Yes and No,most sets come with shims that will let you adjust the fit you want to use.

===


Easytide said:


> Good Morning evryone!! I have a question regarding how raise panel bits work, rather the rail and stile portion. I purchased a Grizzly roman ogee style set, as i wanted to expand my occaisonal door making from the simple 15 deg. ones i make on the tablesaw. Anyway, got the rail and style set up, produced a few test pieces , and getting the faces perfectly flush wasnt such a big deal. HOWEVER!!,,,,the cope and stick joint is extremely loose, no snugness whatsoever. I checked everything i could possibly be doing wrong insofar as i know, then called Grizzly tech. I was told that ,yes,,loose joints had been a "topic of conversatioin" within grizzly, and it was decided that they were needed to allow "more glue and less squease-out", and there was nothing wrong with my bit set, and even if there was, i bought them in July , so..too bad. I have several pieces of Grizzly equip. over the years, and have never had a problem, even when i did have minor wty issues. Is this Grizzly tech giving me correct info or a line of BS as far as the fit? Thanks, Bob


----------



## jw2170 (Jan 24, 2008)

Does the raised panel cutter have a 'back cutter'?

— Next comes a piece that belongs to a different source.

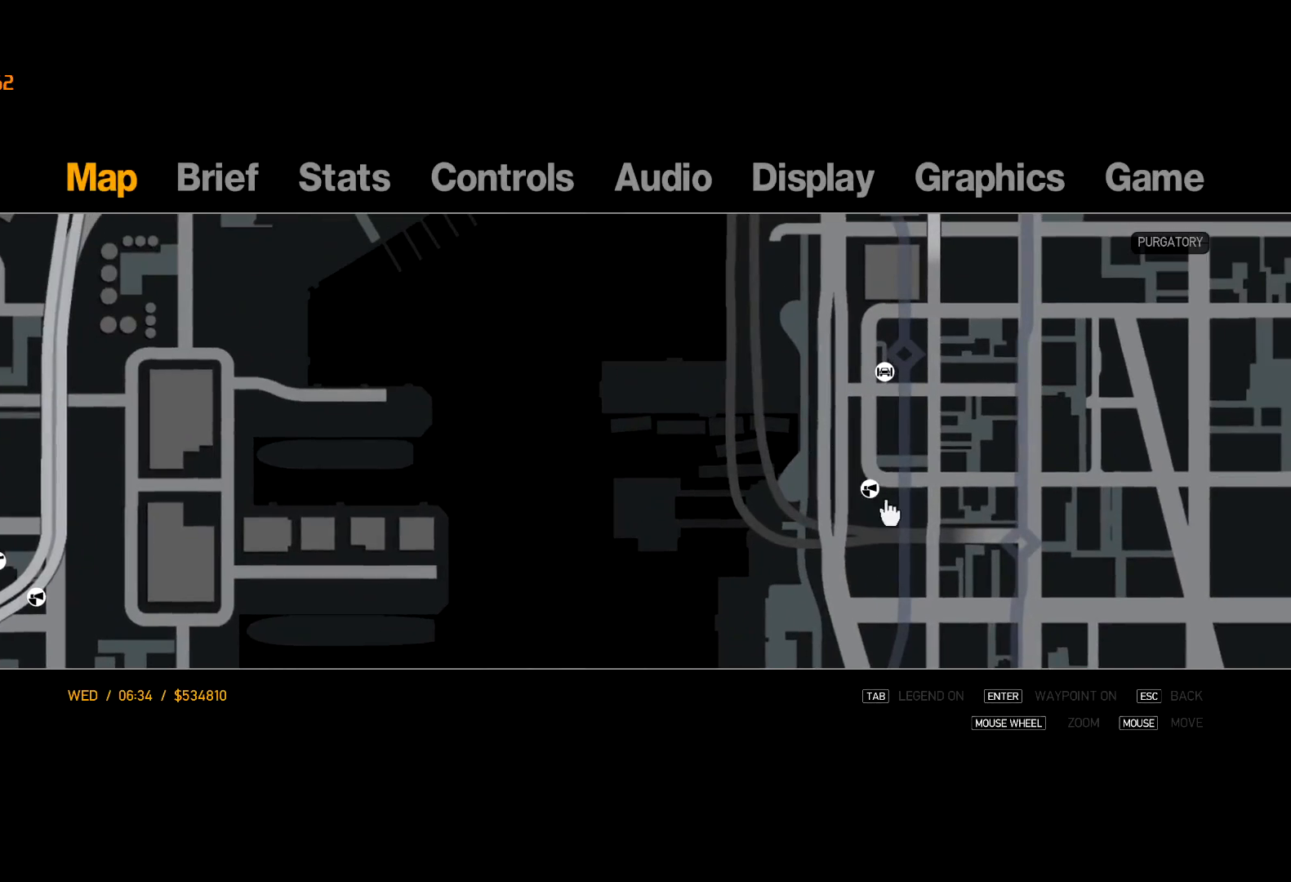
{"keys": [], "mouse": [], "events": []}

If so, you should be able to shim it out as suggested by bobj3.

If not, you may need to drop the cutter slightly, to allow a slightly thicker end.


----------



## bobj3 (Jan 17, 2006)

hi

Just a note the panel bits don't come with shims the norm but the stiles and rails bits do and the bits you need to adjust with the shims,one shim is a big deal..don't forget the panel bit is the male part of the fit the norm it's 1/4" thick but you can make it thicker if you want but you need to adjust both bits...test all 3 bits b/4 you use the good wood,don't forget the panel must float in the door frame..

==

==

==


----------



## Easytide (Oct 4, 2013)

jw2170 said:


> Does the raised panel cutter have a 'back cutter'?
> 
> If so, you should be able to shim it out as suggested by bobj3.
> 
> If not, you may need to drop the cutter slightly, to allow a slightly thicker end.


the panel fits the groove ok,,,,it,s the cope n stick joint for the rail and stile thats sloppy


----------



## Easytide (Oct 4, 2013)

Semipro said:


> Bob
> I have two sets from sommerfeld tools mine are tight I can assemble the stiles and rails with the panels no glue and they hold together on their own. You have to physically pull them apart.


Yea, thats about the kind of fit i was expecting as well. I guess the old caveat "you get what you pay for" sometimes holds true


----------



## whimsofchaz (Jun 6, 2013)

I may be a little naive but I have always gone on the premise that you buy things from companies who's main product is what I'm buying. Their business is not router bits. Other companies make nothing but bits and their livelihood depends on the product being good. With that said I hope you get your problem solved, bobj3's shim approach is practical and logical. He's been doing this for awhile.


----------